The researcher’s efforts are yielding positive results. The Minister of Culture in Mozambique wanted to see the orthography report before the Parliament passed a law on the official orthography of Mozambique. The new law is an indirect effect of the NUFU project so to speak.

“Do you think it ever will happen that mother tongues will become teaching languages in the higher education institutions in Mozambique?”

“At our university, Eduardo Mondlane University, I think it will happen, yes,” Professor Ngunga concludes optimistically.

Facts 

Mozambique:

  • There are about 20 languages in Mozambique (depending on the definition of language); Sena, Changana and Shona are three of them.
  • Official language and language of instruction is Portuguese.
  • Mother tongue languages have been taught in pilot schools from grade 1 to grade 3.

Zimbabwe:

  • There are 18 languages in Zimbabwe; the main languages are Shona and Ndebele in addition to about 16 minority languages.
  • English, Shona and Ndebele are the official languages.
  • Mother tongue languages are languages of instruction up to and including the third grade in primary schools.
  • English is the language of instruction in all universities except from one, where they use Shona.

The research project “Standardization and Harmonization of Cross-border Languages” (2007–2011) is supported by The Norwegian Programme for Development, Research and Education (NUFU).

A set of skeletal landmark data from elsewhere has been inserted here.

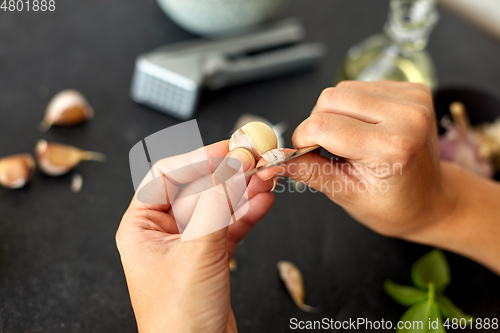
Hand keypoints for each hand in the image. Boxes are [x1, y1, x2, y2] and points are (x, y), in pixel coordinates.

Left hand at [116, 141, 274, 332]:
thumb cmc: (179, 318)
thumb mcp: (196, 252)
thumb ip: (216, 204)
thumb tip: (232, 165)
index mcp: (141, 226)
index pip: (167, 175)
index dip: (199, 157)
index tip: (229, 148)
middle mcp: (162, 231)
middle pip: (197, 186)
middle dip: (228, 173)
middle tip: (255, 160)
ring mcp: (188, 243)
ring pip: (217, 204)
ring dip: (243, 190)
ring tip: (267, 177)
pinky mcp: (210, 256)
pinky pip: (230, 224)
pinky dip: (248, 212)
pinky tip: (264, 200)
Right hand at [259, 80, 453, 238]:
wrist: (433, 200)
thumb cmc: (394, 205)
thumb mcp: (347, 195)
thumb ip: (308, 171)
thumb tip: (272, 160)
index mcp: (391, 146)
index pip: (322, 126)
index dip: (303, 140)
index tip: (305, 155)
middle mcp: (406, 115)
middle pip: (330, 99)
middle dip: (318, 124)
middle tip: (330, 150)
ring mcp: (413, 98)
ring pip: (343, 90)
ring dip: (335, 114)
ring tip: (351, 141)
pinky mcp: (413, 89)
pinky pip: (361, 87)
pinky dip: (353, 107)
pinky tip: (365, 128)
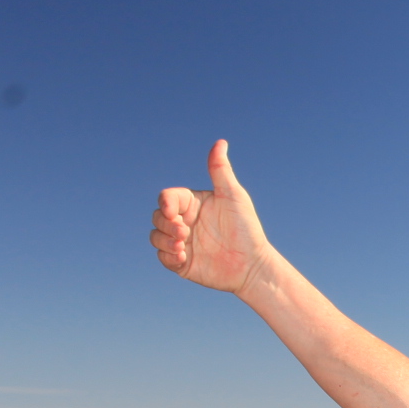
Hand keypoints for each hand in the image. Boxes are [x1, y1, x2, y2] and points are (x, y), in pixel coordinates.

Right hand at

It is a network cooperation between the Department of Linguistic and Scandinavian Studies at the University of Oslo (UoO) in Norway, Center for African Studies at UEM in Mozambique and the African Languages Research Institute at the University of Zimbabwe (UoZ). UoO and UoZ have cooperated in the NUFU-supported project ALLEX since the early 1990s up until 2006. ALLEX was designed to describe, promote and develop the African languages of Zimbabwe as a general means of communication within all sectors of society and has served as a solid foundation for the cross-border language project.